Die Massnahmen betreffen auch die Routenführung. Bis zum 4. März werden die Flugzeuge der Swiss den Luftraum der Vereinigten Arabischen Emirate nicht nutzen. Bis zum 8. März meidet die Airline zudem die Lufträume von Israel, Libanon, Jordanien, Irak, Iran, Kuwait und Bahrain.

Bereits am Samstag hatte die Swiss wegen der Angriffe der USA und Israels gegen den Iran ihre Flüge nach Tel Aviv bis zum 7. März ausgesetzt. Davon waren insgesamt 14 Flüge betroffen. Wegen der Schliessung zahlreicher Lufträume, unter anderem im Irak, wurden auch die Flüge vom Samstag und Sonntag nach Dubai annulliert.

Die Swiss folgt mit den Massnahmen ihrer Muttergesellschaft Lufthansa. Diese strich am Wochenende ebenfalls Flüge nach Dubai und Abu Dhabi. Zudem setzte das deutsche Unternehmen vorsorglich alle Flüge nach Jordanien, Libanon, in den Irak und den Oman bis zum 7. März aus.

Betroffene Fluggäste könnten ihre Reise kostenlos auf ein späteres Datum umbuchen, hiess es. Alternativ erstatte die Fluggesellschaft den vollständigen Ticketpreis zurück.

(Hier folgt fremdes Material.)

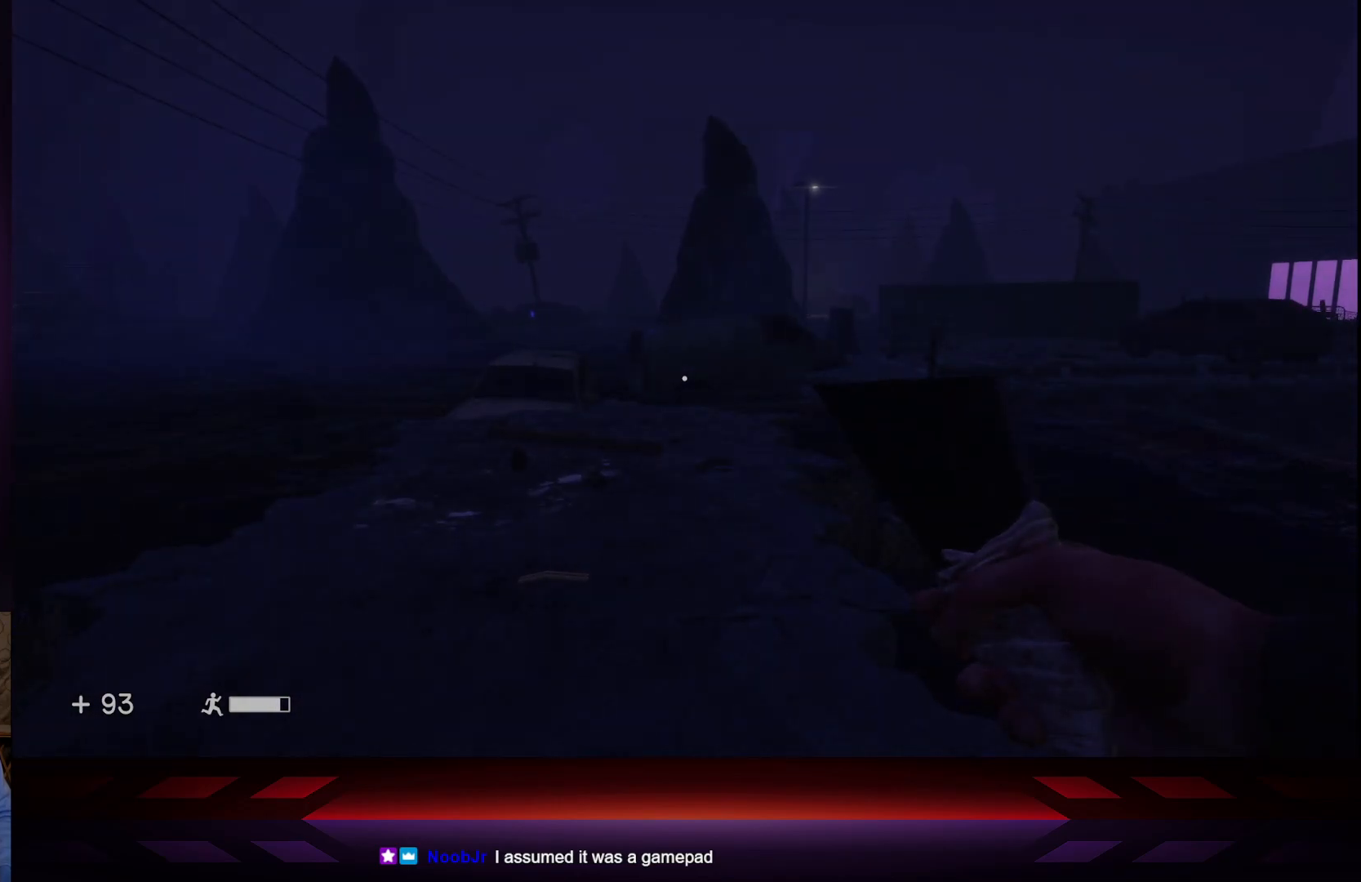
{"buttons": [], "left_stick": "center", "right_stick": "center", "events": [[250, "right_stick", "left"], [500, "right_stick", "center"]]}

Das EDA weitet derweil seine Reisewarnungen für den Nahen Osten aus. Neu rät es auch von touristischen und nicht dringenden Reisen nach Bahrain, Jordanien, Katar, Kuwait, Saudi-Arabien und in die Vereinigten Arabischen Emirate ab.

Das teilte das Eidgenössische Departement für auswärtige Angelegenheiten (EDA) am Sonntag auf X mit. Die neuen Warnungen erfolgen nach der Eskalation der Lage nach den Angriffen der USA und Israels auf Iran in der Nacht auf Samstag.

In deren Folge hatte der Bund bereits von Reisen nach Israel abgeraten. Für den Iran gilt ein solcher Hinweis schon seit einiger Zeit.